Les variations des taux d’intérêt jouent un rôle important dans l’intérêt des investisseurs envers les titres des sociétés d’assurance, selon Nadja Dreff. Les risques d’inflation et les changements climatiques sont aussi des facteurs qui influencent les coûts de la réassurance.
L’aide arrive
Dès le 25 septembre, les ministères de la Sécurité publique et de la Protection civile du Canada annonçaient la création d’un programme conjoint avec la Croix-Rouge canadienne pour aider les personnes touchées par l’ouragan Fiona. Le gouvernement fédéral a ainsi promis de mettre un dollar pour chaque dollar qui sera remis par les citoyens canadiens et les entreprises dans les 30 prochains jours.
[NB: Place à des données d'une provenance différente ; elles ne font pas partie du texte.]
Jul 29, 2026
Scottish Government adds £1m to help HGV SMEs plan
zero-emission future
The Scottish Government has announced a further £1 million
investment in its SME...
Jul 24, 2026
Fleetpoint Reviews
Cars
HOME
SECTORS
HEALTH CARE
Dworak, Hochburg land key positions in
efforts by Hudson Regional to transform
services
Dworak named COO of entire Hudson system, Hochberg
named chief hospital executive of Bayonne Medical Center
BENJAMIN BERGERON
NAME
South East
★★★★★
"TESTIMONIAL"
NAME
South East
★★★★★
Les Canadiens qui souhaitent faire un don financier pour aider les victimes de l’ouragan Fiona peuvent le faire par l’entremise du site de la Croix-Rouge au Canada, en composant le numéro 1-800-418-1111 ou en envoyant le message FIONA par SMS au 20222 pour faire un don de 10 $.
Plusieurs banques et institutions financières ont annoncé des dons à la Croix-Rouge pour venir en aide aux sinistrés. Des assureurs canadiens ont fait de même : Aviva Canada (100 000 $) et la Financière Sun Life (100 000 $) ont fait leur annonce dès le 26 septembre, tout comme Intact Corporation financière (150 000 $). La compagnie d’assurance Gore Mutual a ajouté 50 000 $ le 27 septembre.
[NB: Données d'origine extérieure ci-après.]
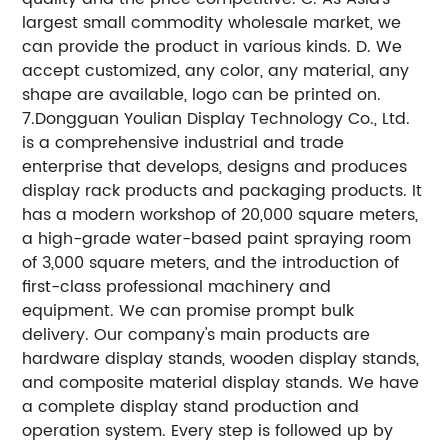
largest small commodity wholesale market, we
can provide the product in various kinds. D. We
accept customized, any color, any material, any
shape are available, logo can be printed on.
7.Dongguan Youlian Display Technology Co., Ltd.
is a comprehensive industrial and trade
enterprise that develops, designs and produces
display rack products and packaging products. It
has a modern workshop of 20,000 square meters,
a high-grade water-based paint spraying room
of 3,000 square meters, and the introduction of
first-class professional machinery and
equipment. We can promise prompt bulk
delivery. Our company's main products are
hardware display stands, wooden display stands,
and composite material display stands. We have
a complete display stand production and
operation system. Every step is followed up by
De son côté, le Bureau d’assurance du Canada annonce le déploiement de son Pavillon mobile d’aide communautaire (CAMP) en mode virtuel. Le centre d’information peut être joint au 1-844-227-5422 et sera animé par l’expertise de personnel spécialisé provenant des assureurs membres du Bureau. Les experts répondront aux questions générales des sinistrés sur la couverture de leur habitation, de leur véhicule ou de leur entreprise. Un site web dédié à l’aide aux sinistrés de l’ouragan Fiona a aussi été créé.
Dans son communiqué du 26 septembre 2022, le Bureau rappelle la liste des sinistres qui sont généralement couverts par les polices d’assurance de dommages et les sinistres qui exigent un avenant à la police.
Le Bureau rappelle aussi qu’il collabore avec les autorités publiques pour créer un programme national d’assurance inondation afin d’élargir la couverture au 1,54 million de propriétés qui n’ont pas accès à cette assurance faute de couverture offerte par les assureurs ou en raison de son coût exorbitant.